Il faudrait réduire l’empreinte carbone à 1,9 tonne par personne en 2050 pour garder l’espoir de limiter le réchauffement climatique à 1,5 °C à la fin du siècle, note le rapport.

Or, si l’essentiel des émissions de gaz à effet de serre est généré par les plus aisés, les plus pauvres, moins responsables, restent les plus touchés par le dérèglement climatique ; la moitié la plus pauvre de la population mondiale subit ainsi 75 % des pertes de revenus liées aux impacts du changement climatique, selon le World Inequality Lab.

 

Une pierre deux coups

«Notre rapport montre qu’il y a une triple crise des inégalités climatiques – inégalités des émissions, des pertes entraînées par le réchauffement et des capacités d’agir –, et que la richesse mondiale contribue trop peu à résoudre la crise climatique», résumait pour Le Monde l’économiste Lucas Chancel, codirecteur du World Inequality Lab (avec son confrère Thomas Piketty, entre autres). «L’idée n’est pas de blâmer les riches ou d’absoudre les pauvres. Il s’agit de mieux comprendre quels groupes seront les gagnants et les perdants de la transition énergétique, afin de l’accélérer».

Dans leur rapport, les auteurs plaident pour revoir la fiscalité mondiale, notamment en taxant les plus riches, afin de faire d’une pierre deux coups : accélérer la lutte contre le changement climatique et réduire la pauvreté.

 

Deux versions d’une taxation des « ultra-riches » sont évoquées. La plus «light» ne concernerait que les 0,001 % les plus riches, avec une taxation du patrimoine au taux de 1,5 % (un taux qui augmenterait pour les plus gros patrimoines). De quoi récolter 295 milliards de dollars par an, ont calculé les économistes du World Inequality Lab.

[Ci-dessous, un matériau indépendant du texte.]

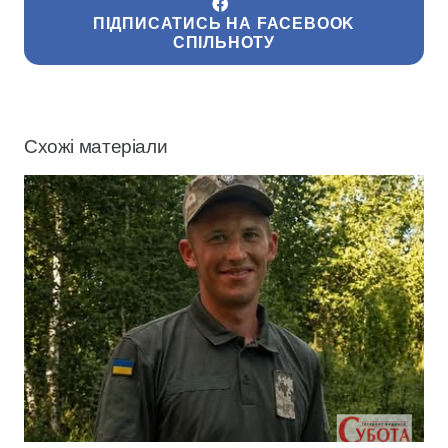
ПІДПИСАТИСЬ НА FACEBOOK
СПІЛЬНОТУ
Схожі матеріали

Le deuxième régime proposé consisterait à taxer le patrimoine à partir d’une valeur nette de 5 millions de dollars (au lieu de 100 millions de dollars, donc). Les 0,1 % plus riches de la population mondiale seraient alors concernés. Ce qui rapporterait un joli pactole : 1100 milliards de dollars. Conjugués à une taxe sur le transport aérien (qui récolterait de132 à 392 milliards de dollars), ces nouveaux prélèvements permettraient, au niveau mondial, d’approcher les besoins de financement des pays en développement (1800 milliards, en 2030).

Libérer un budget carbone pour les plus pauvres

Selon les auteurs du rapport, l’idée selon laquelle la lutte contre le réchauffement dans les pays riches n’aurait pas de poids (vu l’essor des classes moyennes dans les pays en développement) est fausse. «C’est une manière de se déresponsabiliser et de se déculpabiliser», commentait Lucas Chancel dans Le Monde. Selon le rapport, lutter contre la pauvreté en permettant à toute la population mondiale de vivre avec au moins 3,20 dollars (2,95 euros) par jour entraînerait une hausse des émissions de 5 % seulement.

En étant un peu plus ambitieux (5,50 dollars par jour, de quoi améliorer le quotidien de 3 milliards de personnes), les émissions grimperaient de 18%. Pour rappel, cela correspond au même ordre de grandeur que les émissions du 1 % le plus riche ou qu’un tiers des émissions des 10 % les plus riches. Pour le World Inequality Lab, «réduire l’empreinte carbone du sommet permettrait ainsi de libérer un budget carbone pour sortir les gens de la pauvreté».